Show that the closure of $C_c(X)$ with respect to the Banachspace $(C_b(X),\lVert\cdot\rVert_{\infty})$ is $C_0(X)$, i.e.
$$
\overline{C_c(X)}=C_0(X).
$$
I think the inclusion "$\subseteq$" is the easier one.
Let $\varepsilon >0$ be arbitrary and let $(f_n)$ be a sequence in $C_c(X)$ that converges to $f$ w.r.t. to $\lVert\cdot\rVert_{\infty}$. This implies uniform convergence of $f_n$ to $f$. Hence, $f$ is continuous. Moreover, there exists some $N(\varepsilon)\in\mathbb{N}$ such that
$$
\lvert f_n(x)-f(x)\rvert < \varepsilon~\forall n\geq N(\varepsilon)
$$
for all $x\in X$. For all $x\notin\text{supp}f_{N(\varepsilon)}$, $f_{N(\varepsilon)}(x)=0$, hence
$$
\lvert f(x)\rvert=\lvert f(x)-f_{N(\varepsilon)}\rvert <\varepsilon
$$
for all $x\notin\text{supp}f_{N(\varepsilon)}$.
This means that $f\in C_0(X)$.
Now, I do not know exactly how to prove "$\supseteq$". I guess the general idea is the following. Let $f\in C_0(X)$. Now, construct a sequence $(\varphi_n)$ in $C_c(X)$ with $\varphi_n\to f$ w.r.t. the supremum norm $\lVert\cdot\rVert_{\infty}$.
Best Answer
I don't think you need to assume that $X$ is locally compact:
Let $f\in C_{0}\left(X\right)$ and $\varepsilon>0$. Note that $U:=\left\{ x\in X\,\mid\,\left|f\left(x\right)\right|>\frac{\varepsilon}{2}\right\} $ is open with closure $\overline{U}\subset\left\{ x\in X\,\mid\,\left|f\left(x\right)\right|\geq\frac{\varepsilon}{2}\right\} $, which is compact as a closed subset of a compact set.

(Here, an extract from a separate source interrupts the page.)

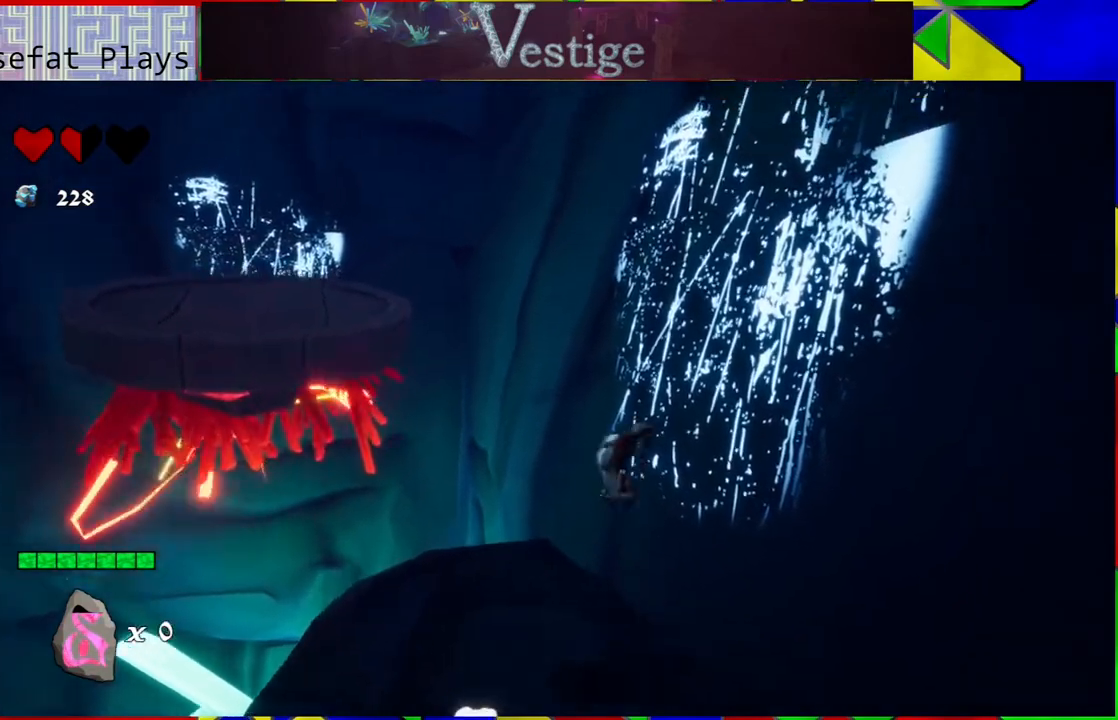
{"buttons": ["B"], "left_stick": "up-left", "right_stick": "center", "events": [[233, "left_stick", "up"], [300, "B", "up"], [450, "B", "down"], [483, "left_stick", "up-left"]]}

Furthermore, $K:=\left\{ x\in X\,|\,\left|f\left(x\right)\right|\geq\varepsilon\right\} $ is a compact subset of $U$, so that the Urysohn-Lemma (applied to the compact Hausdorff space $\overline{U}$, with $U\subset\overline{U}$ open and $K\subset U$ compact) yields $\varphi\in C(\overline{U})$ with $\varphi|_{K}\equiv1$, $0\leq\varphi\leq1$ and $\operatorname{supp}\varphi\subset U$, where the closure for the support is taken in $\overline{U}$.

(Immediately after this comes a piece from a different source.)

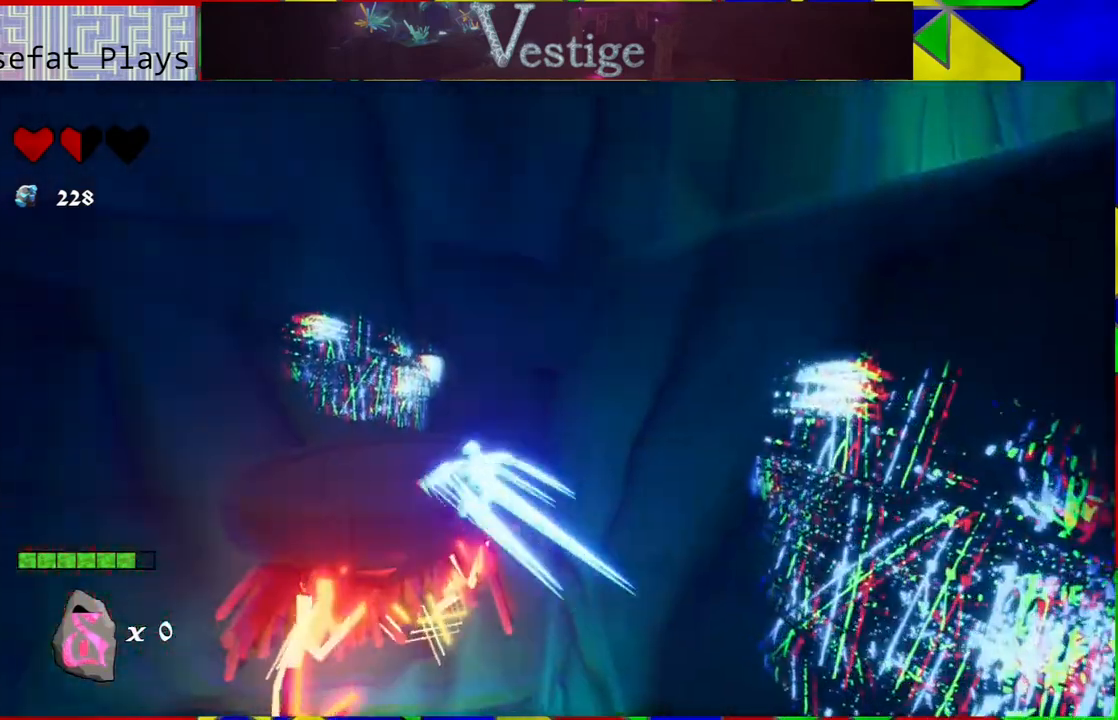
{"buttons": [], "left_stick": "up", "right_stick": "center", "events": [[67, "R2", "up"], [133, "left_stick", "up-left"], [433, "left_stick", "up"]]}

Now, define $$ g:X\to\left[0,1\right],x\mapsto\begin{cases} 0, & x\in X\setminus U,\\ \varphi\left(x\right), & x\in\overline{U}. \end{cases} $$ Note that $X\setminus U$ and $\overline{U}$ are both closed, so that $g$ is continuous by the gluing lemma (note that $g$ is well-defined, since for $x\in\left(X\setminus U\right)\cap\overline{U}$, we have $\varphi\left(x\right)=0$ since $\operatorname{supp}\varphi\subset U$.
Thus, $g$ has compact support (in fact $\operatorname{supp}g=\operatorname{supp}\varphi$), so that the same is true of $\tilde{f}:=g\cdot f\in C_{c}\left(X\right)$. It is not hard to see $\left\Vert \tilde{f}-f\right\Vert _{\sup}\leq\varepsilon$.